Het monster van de nacht

Page 1

Sandrine Lambert www.avondroodboeken.be


‘Ik ben Chris! Dit is mijn vis.’



‘Hallo, Chris-dit-is-mijn-vis, weet jij niet dat het bedtijd is?’ ‘Ach, maar nee, het is nog licht!’ ‘Doe dan de gordijnen dicht.’ ‘Ben je mal? Ik wil nog pret! Ik spring nog uren op mijn bed.’



‘Maar wacht eens… Zeg, wat doe jij hier? Spring jij niet mee voor het plezier?’ ‘Ik ben het monster van de nacht.’ ‘Zo leuk! Jou had ik niet verwacht.’ ‘Ho hoor eens, Chris-dit-is-mijn-vis, Weet jij niet wat een monster is?’

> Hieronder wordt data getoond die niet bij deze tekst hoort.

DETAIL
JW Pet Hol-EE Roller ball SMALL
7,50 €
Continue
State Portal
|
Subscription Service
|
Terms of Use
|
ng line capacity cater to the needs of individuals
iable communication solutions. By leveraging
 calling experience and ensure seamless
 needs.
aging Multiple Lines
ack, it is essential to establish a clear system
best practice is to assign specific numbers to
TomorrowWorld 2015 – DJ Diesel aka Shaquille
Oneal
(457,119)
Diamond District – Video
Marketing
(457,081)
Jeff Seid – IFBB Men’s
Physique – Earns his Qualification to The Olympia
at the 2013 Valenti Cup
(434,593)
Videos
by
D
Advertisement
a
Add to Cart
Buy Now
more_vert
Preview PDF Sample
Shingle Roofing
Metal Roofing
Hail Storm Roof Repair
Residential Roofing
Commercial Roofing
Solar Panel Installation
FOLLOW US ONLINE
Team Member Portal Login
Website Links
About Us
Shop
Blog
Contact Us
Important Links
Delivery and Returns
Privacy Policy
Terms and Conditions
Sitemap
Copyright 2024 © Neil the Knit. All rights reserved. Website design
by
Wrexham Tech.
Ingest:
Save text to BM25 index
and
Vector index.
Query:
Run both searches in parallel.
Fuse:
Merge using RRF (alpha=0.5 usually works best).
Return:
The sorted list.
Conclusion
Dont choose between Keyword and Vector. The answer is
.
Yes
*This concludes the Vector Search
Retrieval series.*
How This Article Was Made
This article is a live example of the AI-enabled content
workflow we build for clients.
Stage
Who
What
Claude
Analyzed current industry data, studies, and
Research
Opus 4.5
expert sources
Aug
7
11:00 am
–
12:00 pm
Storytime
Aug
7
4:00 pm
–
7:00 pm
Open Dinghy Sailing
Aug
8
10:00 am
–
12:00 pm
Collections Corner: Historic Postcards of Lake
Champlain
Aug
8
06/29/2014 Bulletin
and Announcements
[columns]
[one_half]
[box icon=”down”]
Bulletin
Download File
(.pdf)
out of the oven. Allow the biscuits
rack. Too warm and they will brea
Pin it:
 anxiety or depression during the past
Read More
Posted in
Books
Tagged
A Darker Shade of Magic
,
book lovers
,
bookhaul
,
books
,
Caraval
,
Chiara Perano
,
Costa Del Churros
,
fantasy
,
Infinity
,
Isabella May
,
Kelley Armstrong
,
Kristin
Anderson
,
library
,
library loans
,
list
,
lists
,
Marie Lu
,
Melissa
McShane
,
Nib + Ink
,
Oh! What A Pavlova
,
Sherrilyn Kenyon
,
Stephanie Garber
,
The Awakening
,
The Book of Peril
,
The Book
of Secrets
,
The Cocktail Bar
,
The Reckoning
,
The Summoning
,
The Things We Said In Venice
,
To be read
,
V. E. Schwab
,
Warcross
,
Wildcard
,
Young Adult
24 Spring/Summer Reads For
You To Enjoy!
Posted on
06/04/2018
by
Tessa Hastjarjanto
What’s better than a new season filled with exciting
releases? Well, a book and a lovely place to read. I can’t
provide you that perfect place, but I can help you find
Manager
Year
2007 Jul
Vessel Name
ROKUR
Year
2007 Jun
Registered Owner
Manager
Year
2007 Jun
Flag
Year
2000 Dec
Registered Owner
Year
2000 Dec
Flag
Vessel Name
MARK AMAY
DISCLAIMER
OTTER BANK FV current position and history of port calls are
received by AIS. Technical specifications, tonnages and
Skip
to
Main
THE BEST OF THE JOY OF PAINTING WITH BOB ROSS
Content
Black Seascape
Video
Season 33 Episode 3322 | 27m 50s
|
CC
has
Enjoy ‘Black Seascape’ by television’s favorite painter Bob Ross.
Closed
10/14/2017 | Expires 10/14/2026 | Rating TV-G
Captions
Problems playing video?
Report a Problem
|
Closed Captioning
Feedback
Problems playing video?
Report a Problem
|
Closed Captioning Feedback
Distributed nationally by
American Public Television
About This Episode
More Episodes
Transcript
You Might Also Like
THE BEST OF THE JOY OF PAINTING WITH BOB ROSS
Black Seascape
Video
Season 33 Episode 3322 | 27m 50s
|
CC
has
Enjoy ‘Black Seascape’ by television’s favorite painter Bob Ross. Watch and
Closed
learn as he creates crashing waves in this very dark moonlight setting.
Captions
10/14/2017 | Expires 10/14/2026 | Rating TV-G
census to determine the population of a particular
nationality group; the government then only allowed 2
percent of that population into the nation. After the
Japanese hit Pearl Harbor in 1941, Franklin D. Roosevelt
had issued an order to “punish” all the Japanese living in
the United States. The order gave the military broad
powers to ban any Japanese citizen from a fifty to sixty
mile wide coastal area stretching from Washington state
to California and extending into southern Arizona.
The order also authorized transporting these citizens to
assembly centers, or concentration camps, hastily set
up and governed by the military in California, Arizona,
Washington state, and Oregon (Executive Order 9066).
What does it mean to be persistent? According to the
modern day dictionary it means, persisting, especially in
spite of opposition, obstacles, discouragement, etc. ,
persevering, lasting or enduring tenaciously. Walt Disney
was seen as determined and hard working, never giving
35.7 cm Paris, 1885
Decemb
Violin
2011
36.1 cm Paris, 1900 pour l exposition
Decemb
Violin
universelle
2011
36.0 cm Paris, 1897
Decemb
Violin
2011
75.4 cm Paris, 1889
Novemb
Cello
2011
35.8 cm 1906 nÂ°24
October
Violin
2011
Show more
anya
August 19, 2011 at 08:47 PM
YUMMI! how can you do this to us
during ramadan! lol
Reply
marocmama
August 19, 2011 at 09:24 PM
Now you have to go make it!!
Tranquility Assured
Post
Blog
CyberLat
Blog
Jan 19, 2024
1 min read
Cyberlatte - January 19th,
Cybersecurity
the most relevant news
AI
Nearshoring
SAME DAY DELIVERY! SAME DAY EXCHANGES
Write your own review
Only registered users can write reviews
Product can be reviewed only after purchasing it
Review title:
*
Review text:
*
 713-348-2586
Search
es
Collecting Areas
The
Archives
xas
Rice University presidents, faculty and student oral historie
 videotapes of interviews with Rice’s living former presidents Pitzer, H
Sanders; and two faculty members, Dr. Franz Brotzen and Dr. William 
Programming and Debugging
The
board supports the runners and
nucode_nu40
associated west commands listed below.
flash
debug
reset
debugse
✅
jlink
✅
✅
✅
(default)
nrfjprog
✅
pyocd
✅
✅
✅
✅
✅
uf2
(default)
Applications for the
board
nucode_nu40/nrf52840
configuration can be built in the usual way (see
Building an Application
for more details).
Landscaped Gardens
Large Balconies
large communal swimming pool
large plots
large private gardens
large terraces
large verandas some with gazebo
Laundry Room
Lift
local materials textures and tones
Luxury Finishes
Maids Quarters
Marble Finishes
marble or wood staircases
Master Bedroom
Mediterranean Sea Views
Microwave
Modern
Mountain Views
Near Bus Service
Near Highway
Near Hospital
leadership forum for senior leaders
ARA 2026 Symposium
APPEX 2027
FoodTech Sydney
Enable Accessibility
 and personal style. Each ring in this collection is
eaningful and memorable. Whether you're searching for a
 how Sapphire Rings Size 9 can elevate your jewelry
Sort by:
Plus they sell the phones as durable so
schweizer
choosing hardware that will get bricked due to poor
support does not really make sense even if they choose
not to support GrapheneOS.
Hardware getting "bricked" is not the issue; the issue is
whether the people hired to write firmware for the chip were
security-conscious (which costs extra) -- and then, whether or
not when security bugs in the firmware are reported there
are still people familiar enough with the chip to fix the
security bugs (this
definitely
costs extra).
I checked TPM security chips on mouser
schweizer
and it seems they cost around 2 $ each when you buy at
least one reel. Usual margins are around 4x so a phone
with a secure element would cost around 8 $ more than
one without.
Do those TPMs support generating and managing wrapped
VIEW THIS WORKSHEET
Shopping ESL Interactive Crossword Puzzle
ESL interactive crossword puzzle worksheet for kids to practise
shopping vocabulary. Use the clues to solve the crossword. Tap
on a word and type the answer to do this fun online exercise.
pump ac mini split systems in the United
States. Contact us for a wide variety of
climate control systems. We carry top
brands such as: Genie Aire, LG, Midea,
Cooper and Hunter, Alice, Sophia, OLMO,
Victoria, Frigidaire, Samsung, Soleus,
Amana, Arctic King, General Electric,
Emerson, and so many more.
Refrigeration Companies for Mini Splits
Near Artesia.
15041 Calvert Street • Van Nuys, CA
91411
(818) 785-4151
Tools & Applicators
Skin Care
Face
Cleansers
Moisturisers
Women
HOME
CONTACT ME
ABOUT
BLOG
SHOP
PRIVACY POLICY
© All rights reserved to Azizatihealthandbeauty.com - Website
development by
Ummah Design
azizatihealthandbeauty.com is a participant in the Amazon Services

‘Er zijn veel monsters in de nacht. Eén die weent en één die lacht. Er zijn monsters dik en dun. En er zijn monsters groot en klein. Net zoals er mensen zijn.’



‘Ik ben het monster van de nacht. Die onder jouw bed wacht en wacht, tot ik mag komen in je dromen.’ ‘Kan je dan wat later komen?’



‘Maar het is bedtijd kleine Chris, kleine Chris-dit-is-mijn-vis.’ ‘Toch spring ik nog, doe dan toch mee! Het is veel leuker met z’n twee. Spring op één voet. Spring op één been. Anders zit je daar alleen. Heel alleen onder mijn bed. Dan heb je toch niet zoveel pret?’



Ze sprongen hoog. Ze sprongen laag. Ze sprongen snel. Ze sprongen traag.



Maar toen de zomerzon ging slapen begon het jongetje te gapen.



Zo ook het monster van de nacht.



Dus droomde Chris-dit-is-mijn-vis zo zalig mooi en heerlijk zacht.